The grandson of Everest climber George Mallory has ended speculation over who was first to reach the summit of the world's tallest mountain by affirming Sir Edmund Hillary's ascent.
Melbourne-based George Mallory II told the Herald on Sunday, "As far as I'm concerned, he [Hillary] made the first ascent of Everest, in the Hunt team."
Mallory disappeared high on the north-east ridge of Mt Everest in June 1924, and was last sighted a few hundred metres from the summit.
Speculation has endured ever since that he successfully completed the ascent.
In the mid-1980s, Sir Ed said proof of Mallory having made the ascent first would have "downgraded" his and Norgay's achievement of being the first to have made the ascent and returned.

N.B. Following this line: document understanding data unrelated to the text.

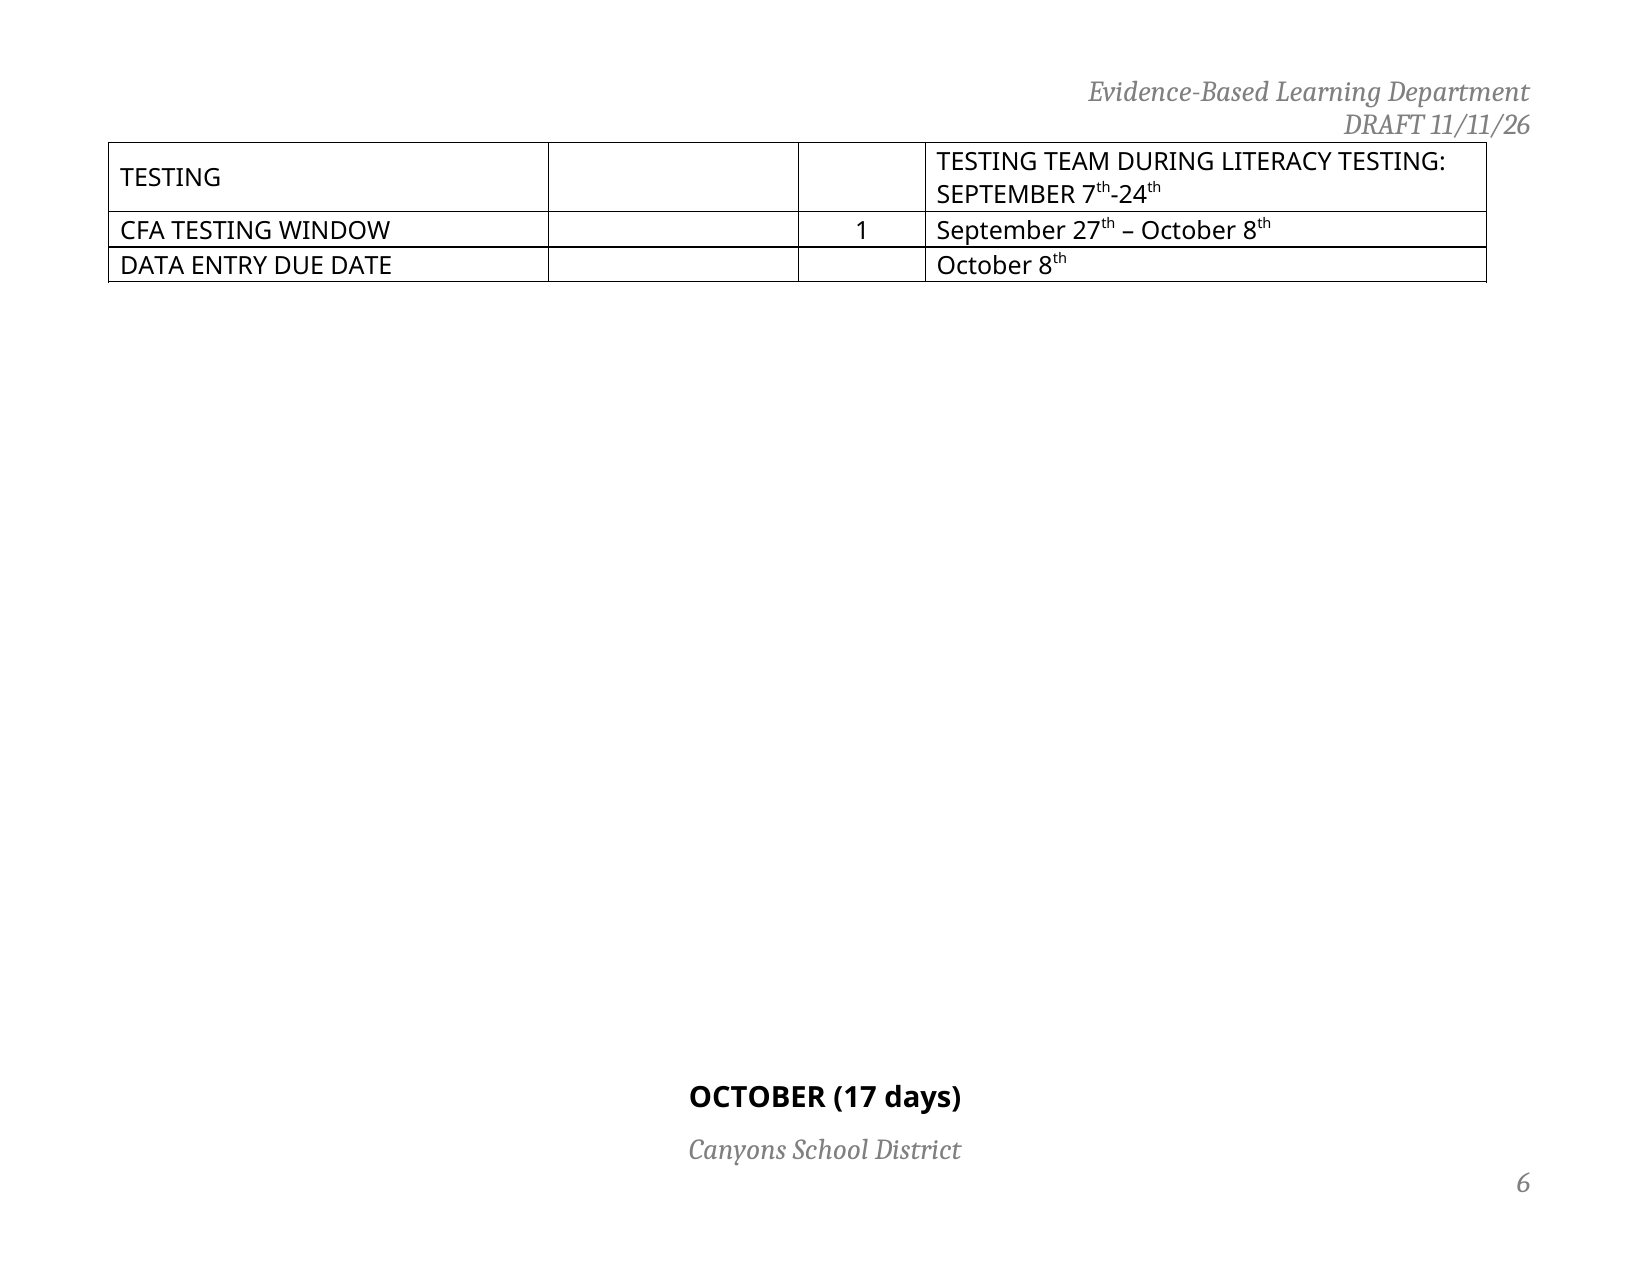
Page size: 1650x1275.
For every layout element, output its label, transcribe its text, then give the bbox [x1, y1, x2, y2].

table_cell [799, 248, 925, 281]
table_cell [109, 143, 548, 211]
table_cell September 27th – October 8th [926, 212, 1486, 246]
table_cell DATA ENTRY DUE DATE [109, 248, 548, 281]
table_cell CFA TESTING WINDOW [109, 212, 548, 246]
table_cell 1 [799, 143, 925, 211]
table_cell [926, 143, 1486, 211]
table_cell [549, 143, 798, 211]
table_cell [549, 248, 798, 281]
table_cell [549, 212, 798, 246]
text OCTOBER (17 days) [120, 1076, 1530, 1116]
table_cell 1 [799, 212, 925, 246]
table_cell October 8th [926, 248, 1486, 281]
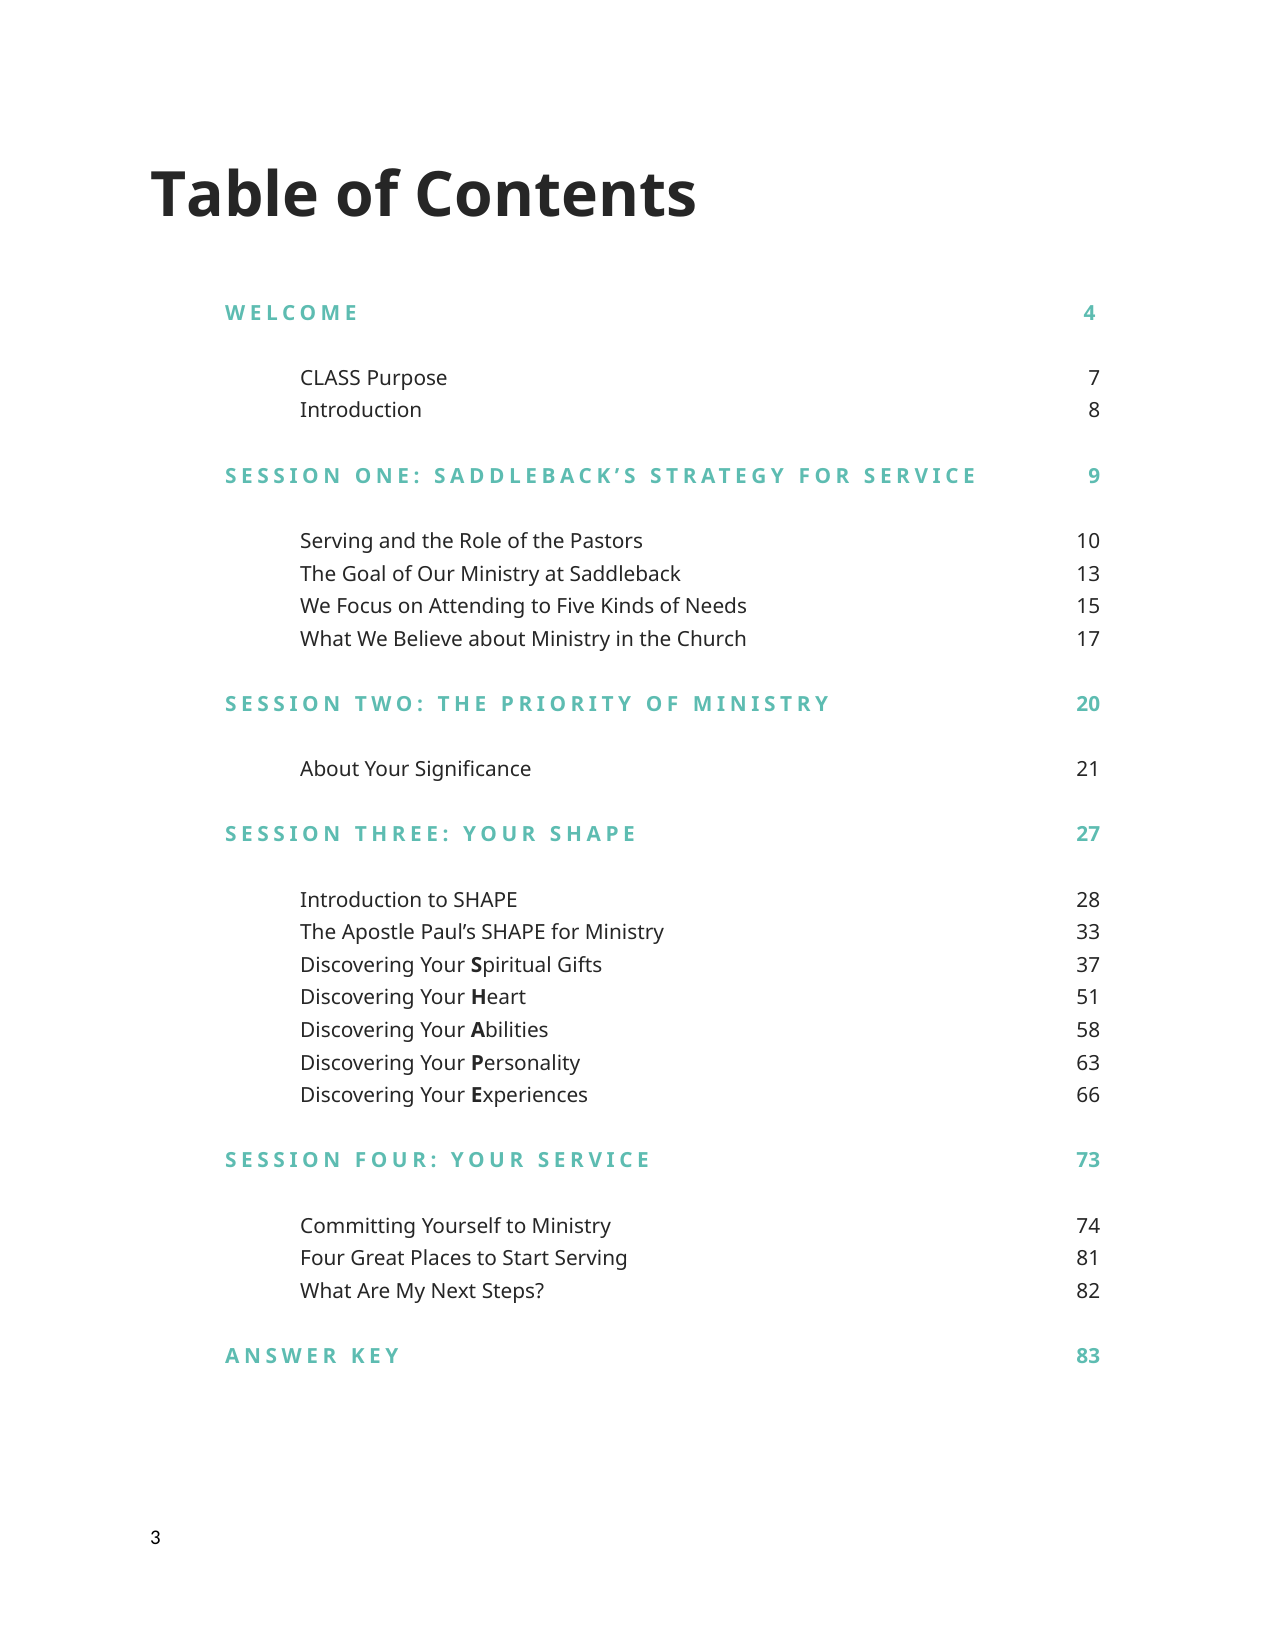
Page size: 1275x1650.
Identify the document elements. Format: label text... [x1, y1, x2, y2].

text The Goal of Our Ministry at Saddleback 13 [300, 559, 1125, 587]
text Serving and the Role of the Pastors 10 [300, 526, 1125, 554]
text ANSWER KEY 83 [225, 1341, 1125, 1369]
text Introduction 8 [300, 396, 1125, 424]
text WELCOME 4 [225, 298, 1125, 326]
text We Focus on Attending to Five Kinds of Needs 15 [300, 591, 1125, 620]
text Discovering Your Heart 51 [300, 982, 1125, 1011]
text SESSION FOUR: YOUR SERVICE 73 [225, 1146, 1125, 1174]
text CLASS Purpose 7 [300, 363, 1125, 391]
text Discovering Your Experiences 66 [300, 1080, 1125, 1109]
text SESSION TWO: THE PRIORITY OF MINISTRY 20 [225, 689, 1125, 717]
text SESSION THREE: YOUR SHAPE 27 [225, 819, 1125, 848]
text Introduction to SHAPE 28 [300, 885, 1125, 913]
text What Are My Next Steps? 82 [300, 1276, 1125, 1304]
text Discovering Your Abilities 58 [300, 1015, 1125, 1043]
text About Your Significance 21 [300, 754, 1125, 783]
text Discovering Your Personality 63 [300, 1048, 1125, 1076]
text Discovering Your Spiritual Gifts 37 [300, 950, 1125, 978]
text What We Believe about Ministry in the Church 17 [300, 624, 1125, 652]
text Four Great Places to Start Serving 81 [300, 1243, 1125, 1272]
text SESSION ONE: SADDLEBACK’S STRATEGY FOR SERVICE 9 [225, 461, 1125, 489]
text Committing Yourself to Ministry 74 [300, 1211, 1125, 1239]
text Table of Contents [150, 150, 1125, 235]
text The Apostle Paul’s SHAPE for Ministry 33 [300, 917, 1125, 946]
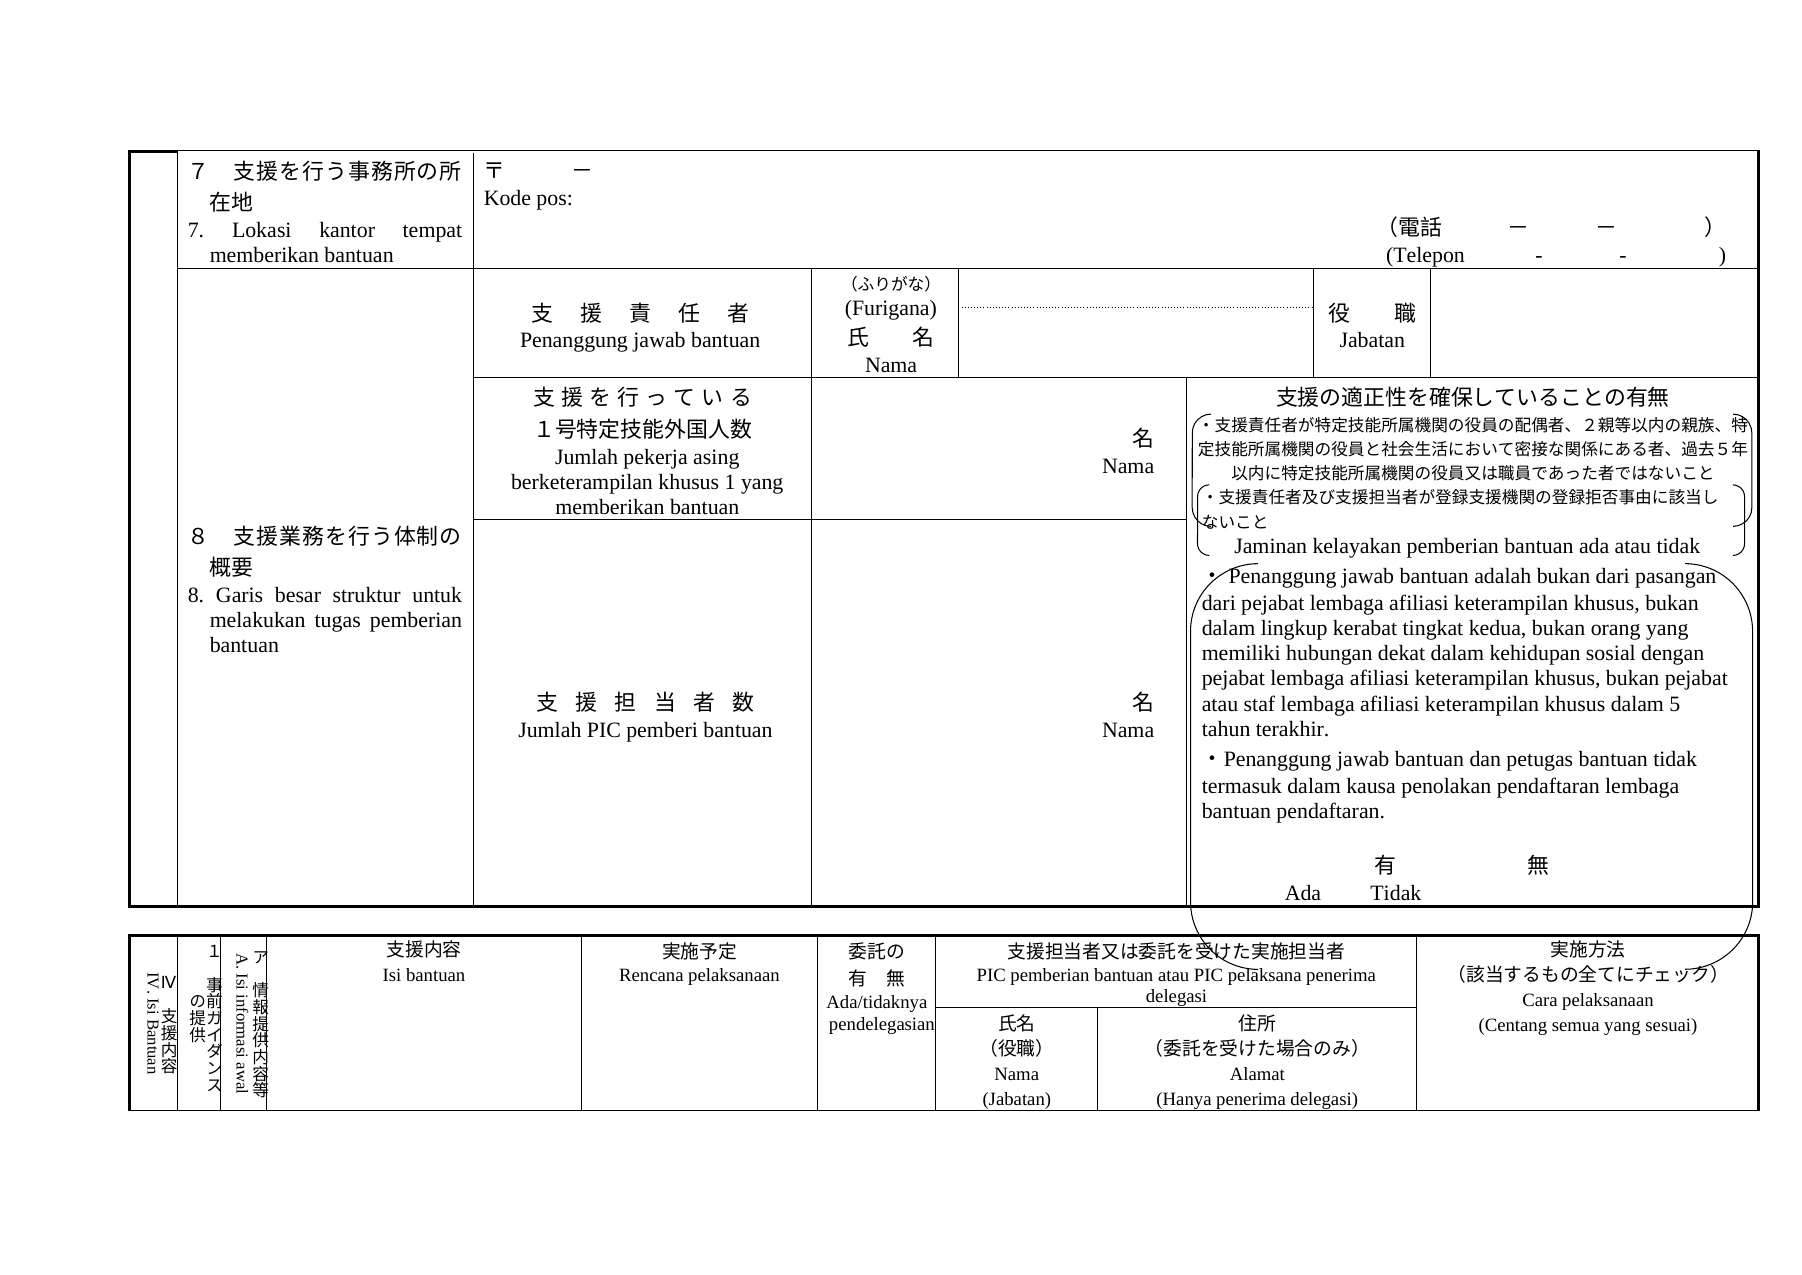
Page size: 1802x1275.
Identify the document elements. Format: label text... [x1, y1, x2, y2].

He asked, "If you climb a mountain for the first time and die on the descent, is it really a complete first ascent of the mountain?
"I'm rather inclined to think, personally, that maybe it's quite important, the getting down."
George Mallory II, who climbed Everest in 1995, said he agreed with Sir Ed's assessment.
"I agree with Hillary. You have to get down from the top. You do have to get down the mountain."
Double-amputee Everest climber Mark Inglis said Sir Ed would remain a presence in the lives of all New Zealanders.
In 2006, Sir Ed criticised mountaineers who climbed Everest on the same day as Inglis, for reportedly passing a dying climber near the summit without trying to rescue him. Inglis said the controversy had not soured his relationship with Sir Ed.